EMIR REFIT Mandatory Reporting provisions require market participants to consider their existing Delegated Reporting arrangements.
Key Points:
..From 18 June 2020, financial counterparties (FCs) will be liable for the timely and accurate reporting of over-the-counter (OTC) derivative contracts on behalf of both themselves and their non-financial counterparties (NFCs) that are not subject to the clearing obligation (NFC-s) (Mandatory Reporting). To enable an FC to report, an NFC- will need to provide to such FC the data that the FC cannot reasonably be expected to possess. Currently the obligation to report applies to both parties, with NFC-s often delegating their reporting obligations to FCs or third parties (Delegated Reporting).

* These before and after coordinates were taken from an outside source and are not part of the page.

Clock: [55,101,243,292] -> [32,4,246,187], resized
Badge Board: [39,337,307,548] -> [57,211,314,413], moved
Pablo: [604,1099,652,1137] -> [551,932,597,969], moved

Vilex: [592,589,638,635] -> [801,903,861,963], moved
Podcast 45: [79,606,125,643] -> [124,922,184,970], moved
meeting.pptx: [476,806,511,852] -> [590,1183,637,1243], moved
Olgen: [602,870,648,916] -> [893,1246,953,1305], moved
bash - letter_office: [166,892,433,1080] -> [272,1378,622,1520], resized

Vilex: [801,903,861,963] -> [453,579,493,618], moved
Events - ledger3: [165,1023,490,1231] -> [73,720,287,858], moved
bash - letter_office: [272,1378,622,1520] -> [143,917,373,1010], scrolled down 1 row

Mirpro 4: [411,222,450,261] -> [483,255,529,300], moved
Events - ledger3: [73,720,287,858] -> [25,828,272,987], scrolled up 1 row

..An NFC- will remain liable to report OTC derivative contracts entered into with a third-country counterparty that would be an FC if it were established in the EU (TCE FC), unless such third-country reporting legal regime has been declared equivalent to EMIR and such TCE FC reports OTC derivative contracts to a trade repository (TR) in accordance with such regime. There is currently no such regime.
..Mandatory Reporting applies only to OTC derivative contracts and NFC-s will remain liable for reporting their exchange traded derivative contracts entered into with an FC, even when an NFC- has delegated such reporting to an FC.
..On 26 March 2020, the European Securities and Market Authority (ESMA) published a consultation paper setting out the arrangements that it proposes to implement in connection with Mandatory Reporting.
..The existing delegated reporting arrangements between NFC- and FC entities will need to be reviewed in light of Mandatory Reporting and the proposals in the consultation paper.
..From 17 June 2019, the EMIR REFIT introduced an exemption for reporting intragroup derivative contracts provided that certain conditions are satisfied.